To the editor,
Regarding “Liberals have a worthy leader in Stéphane Dion” by Fiona Hughes in the October 1, 2008 Courier newspaper:
I appreciate Ms. Hughes’ fine exploration of the toxicity of Stephen Harper as prime minister of a minority government and how awful it would be for the rapidly privatizing Canadian culture if he were to become the leader of a majority government.
The reality, thankfully, is that centre and right-wing Canadians are almost evenly split between the Liberals and Reform/Conservatives and the polling numbers have barely budged since the 2006 election. The USA is similar with a near even split between red and blue state voters.
Because of this voter split and since the Bloc is doing so well in Quebec, we have little chance of seeing a majority government again in the near future, or ever.

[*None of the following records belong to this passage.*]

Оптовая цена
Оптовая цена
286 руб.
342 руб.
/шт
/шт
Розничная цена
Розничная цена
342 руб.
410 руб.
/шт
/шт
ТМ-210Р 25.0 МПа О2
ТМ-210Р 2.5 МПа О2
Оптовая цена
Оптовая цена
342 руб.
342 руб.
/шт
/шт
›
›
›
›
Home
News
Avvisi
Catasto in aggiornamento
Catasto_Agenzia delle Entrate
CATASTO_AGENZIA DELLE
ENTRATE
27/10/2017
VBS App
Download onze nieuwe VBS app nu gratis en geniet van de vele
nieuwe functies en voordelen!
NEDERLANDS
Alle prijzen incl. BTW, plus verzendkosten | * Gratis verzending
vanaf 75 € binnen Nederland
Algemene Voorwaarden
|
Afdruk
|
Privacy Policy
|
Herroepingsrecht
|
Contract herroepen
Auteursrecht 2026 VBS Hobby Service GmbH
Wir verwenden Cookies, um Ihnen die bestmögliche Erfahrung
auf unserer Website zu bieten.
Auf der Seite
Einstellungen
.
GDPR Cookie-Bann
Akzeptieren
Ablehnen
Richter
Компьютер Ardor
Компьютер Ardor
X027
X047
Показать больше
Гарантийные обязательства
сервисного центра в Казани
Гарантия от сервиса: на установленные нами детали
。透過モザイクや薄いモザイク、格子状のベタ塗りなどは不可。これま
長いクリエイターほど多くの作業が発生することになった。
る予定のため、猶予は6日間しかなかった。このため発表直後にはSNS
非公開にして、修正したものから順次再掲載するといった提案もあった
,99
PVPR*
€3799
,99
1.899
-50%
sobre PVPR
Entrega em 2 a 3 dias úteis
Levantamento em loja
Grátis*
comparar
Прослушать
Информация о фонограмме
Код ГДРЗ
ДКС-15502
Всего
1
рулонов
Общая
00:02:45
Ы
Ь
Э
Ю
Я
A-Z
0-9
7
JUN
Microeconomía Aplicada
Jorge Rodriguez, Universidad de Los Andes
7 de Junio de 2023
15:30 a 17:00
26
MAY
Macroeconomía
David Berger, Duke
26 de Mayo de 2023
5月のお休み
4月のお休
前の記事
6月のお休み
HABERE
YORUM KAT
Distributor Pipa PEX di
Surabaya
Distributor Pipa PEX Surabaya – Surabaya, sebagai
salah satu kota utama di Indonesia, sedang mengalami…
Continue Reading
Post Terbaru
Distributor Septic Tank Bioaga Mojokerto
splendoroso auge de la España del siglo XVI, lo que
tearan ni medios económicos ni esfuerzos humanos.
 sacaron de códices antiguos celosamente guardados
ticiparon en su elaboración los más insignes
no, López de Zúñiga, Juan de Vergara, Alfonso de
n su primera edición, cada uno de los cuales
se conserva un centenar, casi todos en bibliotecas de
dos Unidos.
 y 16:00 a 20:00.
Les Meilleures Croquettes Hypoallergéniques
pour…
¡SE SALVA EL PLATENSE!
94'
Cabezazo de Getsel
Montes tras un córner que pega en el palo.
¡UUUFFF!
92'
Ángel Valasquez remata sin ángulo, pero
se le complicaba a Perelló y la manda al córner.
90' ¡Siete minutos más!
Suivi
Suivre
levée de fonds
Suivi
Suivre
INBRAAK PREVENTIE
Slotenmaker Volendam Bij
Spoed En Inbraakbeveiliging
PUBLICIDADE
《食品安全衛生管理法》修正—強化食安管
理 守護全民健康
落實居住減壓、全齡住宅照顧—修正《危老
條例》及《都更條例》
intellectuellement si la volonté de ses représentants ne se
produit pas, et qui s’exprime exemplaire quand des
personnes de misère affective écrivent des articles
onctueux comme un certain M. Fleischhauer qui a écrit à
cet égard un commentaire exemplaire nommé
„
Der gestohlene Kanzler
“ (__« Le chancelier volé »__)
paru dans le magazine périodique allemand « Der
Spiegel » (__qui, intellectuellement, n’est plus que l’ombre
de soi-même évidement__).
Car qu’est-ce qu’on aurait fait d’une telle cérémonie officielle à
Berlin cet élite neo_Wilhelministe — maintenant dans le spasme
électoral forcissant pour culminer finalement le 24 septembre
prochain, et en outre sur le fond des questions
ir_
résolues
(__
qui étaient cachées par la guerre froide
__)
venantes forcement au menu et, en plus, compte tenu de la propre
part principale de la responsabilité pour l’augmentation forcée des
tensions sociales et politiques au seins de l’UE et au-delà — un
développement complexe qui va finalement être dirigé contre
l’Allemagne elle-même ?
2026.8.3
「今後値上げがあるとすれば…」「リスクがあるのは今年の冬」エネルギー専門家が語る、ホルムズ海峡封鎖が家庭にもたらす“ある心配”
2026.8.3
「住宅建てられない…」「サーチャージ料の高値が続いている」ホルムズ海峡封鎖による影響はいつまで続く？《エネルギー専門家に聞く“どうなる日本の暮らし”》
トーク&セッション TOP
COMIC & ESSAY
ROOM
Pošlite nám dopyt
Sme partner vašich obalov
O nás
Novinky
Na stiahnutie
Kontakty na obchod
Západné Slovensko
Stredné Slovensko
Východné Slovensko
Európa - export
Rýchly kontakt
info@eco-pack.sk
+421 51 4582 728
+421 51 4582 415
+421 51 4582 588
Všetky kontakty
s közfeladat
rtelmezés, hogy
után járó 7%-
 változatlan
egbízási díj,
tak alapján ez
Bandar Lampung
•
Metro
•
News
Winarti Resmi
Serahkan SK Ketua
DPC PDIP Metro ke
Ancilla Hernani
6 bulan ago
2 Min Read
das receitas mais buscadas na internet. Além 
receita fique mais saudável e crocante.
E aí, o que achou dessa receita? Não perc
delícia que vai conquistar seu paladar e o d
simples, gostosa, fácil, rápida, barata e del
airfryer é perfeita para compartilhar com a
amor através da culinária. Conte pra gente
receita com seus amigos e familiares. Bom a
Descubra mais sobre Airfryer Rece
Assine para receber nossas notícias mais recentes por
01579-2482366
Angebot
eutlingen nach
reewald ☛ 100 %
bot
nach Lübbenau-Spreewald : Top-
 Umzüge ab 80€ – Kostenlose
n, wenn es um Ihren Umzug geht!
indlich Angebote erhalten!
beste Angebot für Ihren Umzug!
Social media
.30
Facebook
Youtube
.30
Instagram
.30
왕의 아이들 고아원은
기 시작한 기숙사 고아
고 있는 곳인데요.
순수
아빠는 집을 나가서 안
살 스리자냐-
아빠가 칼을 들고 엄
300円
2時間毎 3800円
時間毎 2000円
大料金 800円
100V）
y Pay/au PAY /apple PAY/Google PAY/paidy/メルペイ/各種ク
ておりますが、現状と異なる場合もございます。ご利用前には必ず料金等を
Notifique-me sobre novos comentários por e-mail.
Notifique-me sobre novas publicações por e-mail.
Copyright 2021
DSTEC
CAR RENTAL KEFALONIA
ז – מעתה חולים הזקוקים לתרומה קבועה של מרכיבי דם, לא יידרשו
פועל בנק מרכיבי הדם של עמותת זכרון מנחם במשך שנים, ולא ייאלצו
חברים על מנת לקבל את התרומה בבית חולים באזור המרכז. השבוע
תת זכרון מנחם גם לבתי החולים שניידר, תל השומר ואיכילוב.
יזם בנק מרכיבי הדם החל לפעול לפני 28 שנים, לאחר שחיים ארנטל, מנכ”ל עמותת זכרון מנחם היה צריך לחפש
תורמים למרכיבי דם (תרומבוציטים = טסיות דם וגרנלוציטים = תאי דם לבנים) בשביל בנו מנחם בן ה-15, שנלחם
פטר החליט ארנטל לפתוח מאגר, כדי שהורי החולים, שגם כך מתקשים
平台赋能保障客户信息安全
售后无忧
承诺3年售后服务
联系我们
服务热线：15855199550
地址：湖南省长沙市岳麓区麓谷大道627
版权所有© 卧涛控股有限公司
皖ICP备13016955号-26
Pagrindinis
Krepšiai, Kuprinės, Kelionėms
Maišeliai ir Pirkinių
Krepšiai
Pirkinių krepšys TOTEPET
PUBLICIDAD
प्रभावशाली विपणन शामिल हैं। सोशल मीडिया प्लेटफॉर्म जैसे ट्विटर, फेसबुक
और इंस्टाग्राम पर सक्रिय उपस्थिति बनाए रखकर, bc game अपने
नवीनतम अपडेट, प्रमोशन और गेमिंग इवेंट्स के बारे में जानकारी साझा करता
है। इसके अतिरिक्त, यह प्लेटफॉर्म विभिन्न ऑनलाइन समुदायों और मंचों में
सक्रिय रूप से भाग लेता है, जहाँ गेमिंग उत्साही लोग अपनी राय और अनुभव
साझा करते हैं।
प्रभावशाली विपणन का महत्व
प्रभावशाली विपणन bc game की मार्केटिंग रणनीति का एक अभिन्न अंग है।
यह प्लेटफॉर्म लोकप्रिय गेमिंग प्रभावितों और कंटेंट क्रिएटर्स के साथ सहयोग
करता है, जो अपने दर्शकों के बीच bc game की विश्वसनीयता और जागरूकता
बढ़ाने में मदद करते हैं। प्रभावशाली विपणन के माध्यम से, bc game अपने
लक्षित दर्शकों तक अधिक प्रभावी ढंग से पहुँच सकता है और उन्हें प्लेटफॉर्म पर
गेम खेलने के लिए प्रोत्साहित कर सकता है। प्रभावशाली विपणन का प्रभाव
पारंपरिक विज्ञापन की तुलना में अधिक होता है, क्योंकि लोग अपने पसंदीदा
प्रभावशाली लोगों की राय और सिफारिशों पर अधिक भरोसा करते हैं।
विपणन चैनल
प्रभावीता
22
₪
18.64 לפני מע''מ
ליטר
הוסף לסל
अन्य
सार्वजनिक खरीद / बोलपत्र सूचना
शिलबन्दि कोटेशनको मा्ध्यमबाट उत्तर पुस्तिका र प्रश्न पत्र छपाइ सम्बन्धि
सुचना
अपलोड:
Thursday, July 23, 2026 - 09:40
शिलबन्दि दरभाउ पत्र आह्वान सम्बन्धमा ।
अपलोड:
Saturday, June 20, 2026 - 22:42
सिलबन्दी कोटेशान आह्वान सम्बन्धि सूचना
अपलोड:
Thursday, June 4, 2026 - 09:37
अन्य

This is good, since majority governments are inherently tyrannical.
But what Ms. Hughes fails to point out is that Dion’s Liberals lacked integrity and provided Harper a de facto majority government every time they abstained on a vote, allowing the toxic Harper to behave like a slightly moderated autocrat.
And since the Liberal caucus has their knives out for Dion once he doesn’t deliver a Liberal majority, the party’s cohesion has been eroding since the election was called. So a vote for the Liberals is a vote for a fractured party with a conflicted sense of self-identity on the verge of yet another leadership race.
It is no coincidence that the NDP has been rising steadily in the polls and has behaved as the de facto official opposition in the last parliament. When it comes to a party that speaks for Canadians, the NDP has stood up to the Reform/Conservative Party and the Liberals, who have been afraid to crash Harper’s parliament because they were never ready to have an election. They still aren’t, which is why Harper had to crash his own parliament.
And the Liberals still don’t deserve our votes. As much as the Democrats in the USA are Republicans-lite, so too are the Liberals: slightly more socially progressive yet just as fiscally hyper-conservative as the Reform/Conservative party.
And as for voting for Wendy Yuan in Vancouver-Kingsway, there is no hope that the Reform/Conservative Party’s attempt at a candidate will win the riding. He is the president of Reform/Conservative’s Delta-Richmond East constituency, and like Ms. Yuan, doesn’t live in Vancouver-Kingsway, but owns a home in Richmond (though last fall Mrs. Yuan rented an apartment in Collingwood). David Emerson also didn’t live in the riding.
So strategic voting in Vancouver-Kingsway is unnecessary. Vote for the principled NDP and let the Liberal Party continue its implosion because they will not be a cohesive force in the next parliament any more than they were in the last one.